Question

The molecular velocity of any gas is:
(A)- Inversely proportional to the square root of temperature
(B)- Inversely proportional to absolute temperature
(C)- Directly proportional to the square of temperature
(D)- Directly proportional to the square root of temperature

Answer 1

Hint: The velocity obtained from the kinetic energy which squared in order to nullify the directional component. Further the square root of the squared molecular velocity is taken to obtain its relation to absolute temperature.

Complete step by step answer:
In the Kinetic Molecular Theory, the gas particles move constantly and in random motion, thus colliding and have different speeds and direction of motion. Thus, the molecular velocity describes its movement. But, due to their constantly changing velocities, their average behaviour is taken into account, as the distribution of velocities remains the same.
For a collection of gas particles, the average velocity may become zero, as an equal number of particles may be moving in opposite directions.
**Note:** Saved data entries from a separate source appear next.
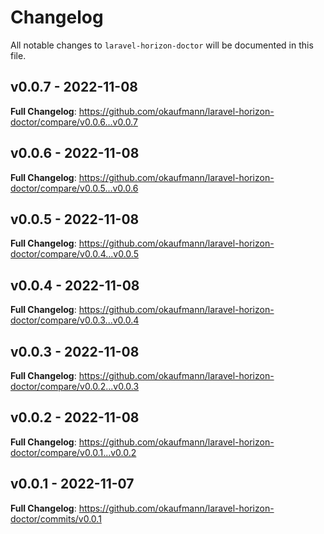 # Changelog

All notable changes to `laravel-horizon-doctor` will be documented in this file.

## v0.0.7 - 2022-11-08

**Full Changelog**: https://github.com/okaufmann/laravel-horizon-doctor/compare/v0.0.6...v0.0.7

## v0.0.6 - 2022-11-08

**Full Changelog**: https://github.com/okaufmann/laravel-horizon-doctor/compare/v0.0.5...v0.0.6

## v0.0.5 - 2022-11-08

**Full Changelog**: https://github.com/okaufmann/laravel-horizon-doctor/compare/v0.0.4...v0.0.5

## v0.0.4 - 2022-11-08

**Full Changelog**: https://github.com/okaufmann/laravel-horizon-doctor/compare/v0.0.3...v0.0.4

## v0.0.3 - 2022-11-08

**Full Changelog**: https://github.com/okaufmann/laravel-horizon-doctor/compare/v0.0.2...v0.0.3

## v0.0.2 - 2022-11-08

**Full Changelog**: https://github.com/okaufmann/laravel-horizon-doctor/compare/v0.0.1...v0.0.2

## v0.0.1 - 2022-11-07

**Full Changelog**: https://github.com/okaufmann/laravel-horizon-doctor/commits/v0.0.1
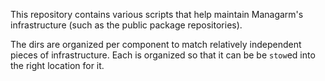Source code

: This repository contains various scripts that help
maintain Managarm's infrastructure (such as the public package repositories).

The dirs are organized per component to match relatively independent pieces of
infrastructure. Each is organized so that it can be be `stow`ed into the right
location for it.
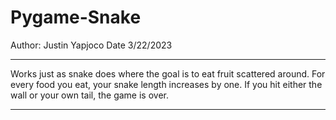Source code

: # Pygame-Snake
Author: Justin Yapjoco
Date 3/22/2023

********************************************************************************
Works just as snake does where the goal is to eat fruit scattered around.
For every food you eat, your snake length increases by one. If you hit
either the wall or your own tail, the game is over.
********************************************************************************
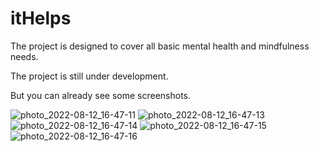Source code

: # itHelps
The project is designed to cover all basic mental health and mindfulness needs. 

The project is still under development. 

But you can already see some screenshots.

![photo_2022-08-12_16-47-11](https://user-images.githubusercontent.com/63496492/184366883-b38a5b69-189c-486f-b682-8348fba7d3b8.jpg)
![photo_2022-08-12_16-47-13](https://user-images.githubusercontent.com/63496492/184366882-ab9e99e1-33c4-41f1-902d-a8ed554c7311.jpg)
![photo_2022-08-12_16-47-14](https://user-images.githubusercontent.com/63496492/184366873-1e333539-b525-4485-92d9-e003350b46e4.jpg)
![photo_2022-08-12_16-47-15](https://user-images.githubusercontent.com/63496492/184366885-cdb6923f-daf6-4e30-a993-8c960cdeb453.jpg)
![photo_2022-08-12_16-47-16](https://user-images.githubusercontent.com/63496492/184366884-7fd96f64-e676-4ffb-a3ac-2fd710c68302.jpg)
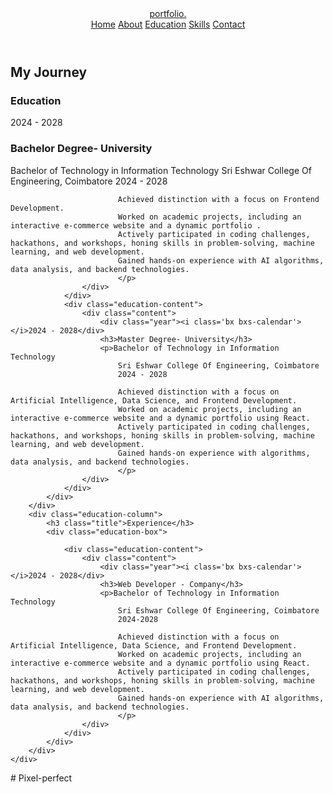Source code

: <!DOCTYPE html>
<html lang="en">
<head>
    <meta charset="UTF-8">
    <meta name="viewport" content="width=device-width, initial-scale=1.0">
    <title>Education</title>
    <link rel="stylesheet" href="style.css">
</head>
<body>
    <header class="header">
        <a href="index.html" class="logo">portfolio.</a>
        <nav class="navbar">
            <a href="index.html" style="--i:1;">Home</a>
            <a href="about.html" style="--i:2;" class="active">About</a>
            <a href="education.html" style="--i:3;">Education</a>
            <a href="#" style="--i:4;">Skills</a>
            <a href="#" style="--i:5;">Contact</a>
        </nav>
   </header>
   <section class="education" id="education">
    <h2 class="heading">My <span>Journey</span></h2>
    <div class="education-row">
        <div class="education-column">
            <h3 class="title">Education</h3>
            <div class="education-box">
                <div class="education-content">
                    <div class="content">
                        <div class="year"><i class='bx bxs-calendar'></i>2024 - 2028</div>
                        <h3>Bachelor Degree- University</h3>
                        <p>Bachelor of Technology in Information Technology
                            Sri Eshwar College Of Engineering, Coimbatore
                            2024 - 2028
                            
                            Achieved distinction with a focus on Frontend Development.
                            Worked on academic projects, including an interactive e-commerce website and a dynamic portfolio .
                            Actively participated in coding challenges, hackathons, and workshops, honing skills in problem-solving, machine learning, and web development.
                            Gained hands-on experience with AI algorithms, data analysis, and backend technologies.
                            </p>
                    </div>
                </div>
                <div class="education-content">
                    <div class="content">
                        <div class="year"><i class='bx bxs-calendar'></i>2024 - 2028</div>
                        <h3>Master Degree- University</h3>
                        <p>Bachelor of Technology in Information Technology
                            Sri Eshwar College Of Engineering, Coimbatore
                            2024 - 2028
                            
                            Achieved distinction with a focus on Artificial Intelligence, Data Science, and Frontend Development.
                            Worked on academic projects, including an interactive e-commerce website and a dynamic portfolio using React.
                            Actively participated in coding challenges, hackathons, and workshops, honing skills in problem-solving, machine learning, and web development.
                            Gained hands-on experience with algorithms, data analysis, and backend technologies.
                            </p>
                    </div>
                </div>
            </div>
        </div>
        <div class="education-column">
            <h3 class="title">Experience</h3>
            <div class="education-box">
                
                <div class="education-content">
                    <div class="content">
                        <div class="year"><i class='bx bxs-calendar'></i>2024 - 2028</div>
                        <h3>Web Developer - Company</h3>
                        <p>Bachelor of Technology in Information Technology
                            Sri Eshwar College Of Engineering, Coimbatore
                            2024-2028
                            
                            Achieved distinction with a focus on Artificial Intelligence, Data Science, and Frontend Development.
                            Worked on academic projects, including an interactive e-commerce website and a dynamic portfolio using React.
                            Actively participated in coding challenges, hackathons, and workshops, honing skills in problem-solving, machine learning, and web development.
                            Gained hands-on experience with AI algorithms, data analysis, and backend technologies.
                            </p>
                    </div>
                </div>
            </div>
        </div>
    </div>
   </section>
</body># Pixel-perfect
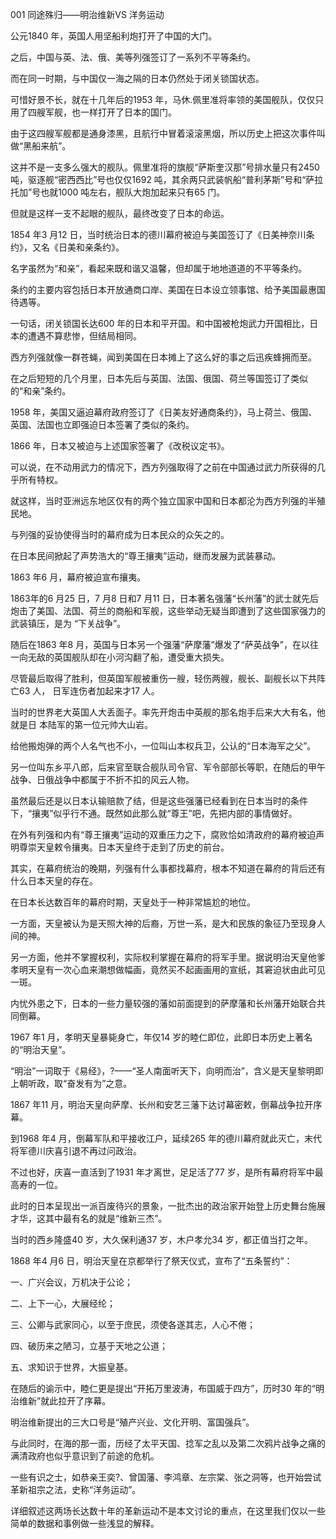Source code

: 001 同途殊归——明治维新VS 洋务运动





公元1840 年，英国人用坚船利炮打开了中国的大门。

之后，中国与英、法、俄、美等列强签订了一系列不平等条约。

而在同一时期，与中国仅一海之隔的日本仍然处于闭关锁国状态。

可惜好景不长，就在十几年后的1953 年，马休.佩里准将率领的美国舰队，仅仅只用了四艘军舰，也一样打开了日本的国门。

由于这四艘军舰都是通身漆黑，且航行中冒着滚滚黑烟，所以历史上把这次事件叫做“黑船来航”。



这并不是一支多么强大的舰队。佩里准将的旗舰“萨斯奎汉那”号排水量只有2450 吨，驱逐舰“密西西比”号也仅仅1692 吨，其余两只武装帆船“普利茅斯”号和“萨拉托加”号也就1000 吨左右，舰队大炮加起来只有65 门。

但就是这样一支不起眼的舰队，最终改变了日本的命运。

1854 年3 月12 日，当时统治日本的德川幕府被迫与美国签订了《日美神奈川条约》，又名《日美和亲条约》。

名字虽然为“和亲”，看起来既和谐又温馨，但却属于地地道道的不平等条约。

条约的主要内容包括日本开放通商口岸、美国在日本设立领事馆、给予美国最惠国待遇等。

一句话，闭关锁国长达600 年的日本和平开国。和中国被枪炮武力开国相比，日本的遭遇不算悲惨，但结局相同。



西方列强就像一群苍蝇，闻到美国在日本摊上了这么好的事之后迅疾蜂拥而至。

在之后短短的几个月里，日本先后与英国、法国、俄国、荷兰等国签订了类似的“和亲”条约。

1958 年，美国又逼迫幕府政府签订了《日美友好通商条约》，马上荷兰、俄国、英国、法国也立即强迫日本签署了类似的条约。

1866 年，日本又被迫与上述国家签署了《改税议定书》。

可以说，在不动用武力的情况下，西方列强取得了之前在中国通过武力所获得的几乎所有特权。

就这样，当时亚洲远东地区仅有的两个独立国家中国和日本都沦为西方列强的半殖民地。

与列强的妥协使得当时的幕府成为日本民众的众矢之的。

在日本民间掀起了声势浩大的“尊王攘夷”运动，继而发展为武装暴动。

1863 年6 月，幕府被迫宣布攘夷。

1863年的6 月25 日，7 月8 日和7 月11 日，日本著名强藩“长州藩”的武士就先后炮击了美国、法国、荷兰的商船和军舰，这些举动无疑当即遭到了这些国家强力的武装镇压，是为
“下关战争”。

随后在1863 年8 月，英国与日本另一个强藩“萨摩藩”爆发了“萨英战争”，在以往一向无敌的英国舰队却在小河沟翻了船，遭受重大损失。

尽管最后取得了胜利，但英国军舰被重伤一艘，轻伤两艘，舰长、副舰长以下共阵亡63 人，
日军连伤者加起来才17 人。

当时的世界老大英国人大丢面子。率先开炮击中英舰的那名炮手后来大大有名，他就是日
本陆军的第一位元帅大山岩。

给他搬炮弹的两个人名气也不小，一位叫山本权兵卫，公认的“日本海军之父”。

另一位叫东乡平八郎，后来官至联合舰队司令官、军令部部长等职，在随后的甲午战争、日俄战争中都属于不折不扣的风云人物。

虽然最后还是以日本认输赔款了结，但是这些强藩已经看到在日本当时的条件下，“攘夷”似乎行不通。既然如此那么就“尊王”吧，先把内部的事情做好。



在外有列强和内有“尊王攘夷”运动的双重压力之下，腐败恰如清政府的幕府被迫声明尊崇天皇敕令攘夷。日本天皇终于走到了历史的前台。

其实，在幕府统治的晚期，列强有什么事都找幕府，根本不知道在幕府的背后还有什么日本天皇的存在。

在日本长达数百年的幕府时期，天皇处于一种非常尴尬的地位。

一方面，天皇被认为是天照大神的后裔，万世一系，是大和民族的象征乃至现身人间的神。

另一方面，他并不掌握权利，实际权利掌握在幕府的将军手里。据说明治天皇他爹孝明天皇有一次心血来潮想做幅画，竟然买不起画画用的宣纸，其窘迫状由此可见一斑。

内忧外患之下，日本的一些力量较强的藩如前面提到的萨摩藩和长州藩开始联合共同倒幕。



1967 年1 月，孝明天皇暴毙身亡，年仅14 岁的睦仁即位，此即日本历史上著名的“明治天皇”。

“明治”一词取于《易经》，?——“圣人南面听天下，向明而治”，含义是天皇黎明即上朝听政，取“奋发有为”之意。

1867 年11 月，明治天皇向萨摩、长州和安艺三藩下达讨幕密敕，倒幕战争拉开序幕。

到1968 年4 月，倒幕军队和平接收江户，延续265 年的德川幕府就此灭亡，末代将军德川庆喜引退不再过问政治。

不过也好，庆喜一直活到了1931 年才离世，足足活了77 岁，是所有幕府将军中最高寿的一位。

此时的日本呈现出一派百废待兴的景象，一批杰出的政治家开始登上历史舞台施展才华，这其中最有名的就是“维新三杰”。

当时的西乡隆盛40 岁，大久保利通37 岁，木户孝允34 岁，都正值当打之年。

1868 年4 月6 日，明治天皇在京都举行了祭天仪式，宣布了“五条誓约”：

一、广兴会议，万机决于公论；

二、上下一心，大展经纶；

三、公卿与武家同心，以至于庶民，须使各遂其志，人心不倦；

四、破历来之陋习，立基于天地之公道；

五、求知识于世界，大振皇基。



在随后的谕示中，睦仁更是提出“开拓万里波涛，布国威于四方”，历时30 年的“明治维新”就此拉开了序幕。

明治维新提出的三大口号是“殖产兴业、文化开明、富国强兵”。



与此同时，在海的那一面，历经了太平天国、捻军之乱以及第二次鸦片战争之痛的满清政府也似乎意识到了前途的危机。

一些有识之士，如恭亲王奕?、曾国藩、李鸿章、左宗棠、张之洞等，也开始尝试革新祖宗之法，史称“洋务运动”。

详细叙述这两场长达数十年的革新运动不是本文讨论的重点，在这里我们仅以一些简单的数据和事例做一些浅显的解释。

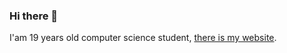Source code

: ### Hi there 👋

I'am 19 years old computer science student, [there is my website](https://grzeslawadamiec.github.io).
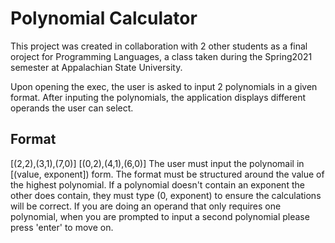 # Polynomial Calculator

This project was created in collaboration with 2 other students as a final oroject for Programming Languages, a class taken during the Spring2021 semester at Appalachian State University.

Upon opening the exec, the user is asked to input 2 polynomials in a given format. After inputing the polynomials, the application displays different operands the user can select.

## Format

[(2,2),(3,1),(7,0)]
[(0,2),(4,1),(6,0)]
The user must input the polynomail in [(value, exponent]) form. The format must be structured around the value of the highest polynomial. If a polynomial doesn't contain an exponent the other does contain, they must type (0, exponent) to ensure the calculations will be correct. 
If you are doing an operand that only requires one polynomial, when you are prompted to input a second polynomial please press 'enter' to move on.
Thus, to exclude the directional component, the root-mean square speed is preferred, which has the square root of the average velocity-squared of the molecule.
\[{{v}_{rms}}=\text{ }\sqrt{\overline{{{v}^{2}}}}=\sqrt{\dfrac{{{V}_{1}}^{2}+{{V}_{2}}^{2}+{{V}_{3}}^{2}+...+{{V}_{N}}^{2}}{N}}\]
As the average kinetic energy of the gas molecules is given by $\overline{{{E}_{K}}}=\dfrac{3}{2}{{k}_{B}}T=\dfrac{3}{2}\dfrac{RT}{{{N}_{A}}}$ ,

where ${{k}_{B}}$ is the Boltzmann constant, ${{N}_{A}}$ is the Avogadro’s number and R is the gas constant.
and also, we know, $\overline{{{E}_{K}}}=\dfrac{1}{2}M\overline{{{v}^{2}}}$

Then, on equating the above two equations for kinetic energy, we get,
\[\dfrac{\text{3}}{\text{2}}\dfrac{\text{RT}}{{{\text{N}}_{\text{A}}}}\,\text{=}\,\,\dfrac{1}{2}M\overline{{{v}^{2}}}\]
\[\overline{{{v}^{2}}}=\dfrac{\text{3RT}}{\text{M}{{\text{N}}_{\text{A}}}}\,\]
Then, taking the square root of the square of average velocity, we get ${{v}_{rms}}=\sqrt{\dfrac{3RT}{M}}$

where M is the molar mass in $kg\,mo{{l}^{-1}}$, R is the gas constant, and T is the absolute temperature in kelvin.
Thus, the molecular velocity of gas is directly proportional to the square root of temperature.
So, the correct answer is “Option B”.

Note: The root-mean-square speed depends on both the molecular weight and temperature, which directly affect the kinetic energy of the molecule. As the temperature increases, the root-mean square molecular speed increases.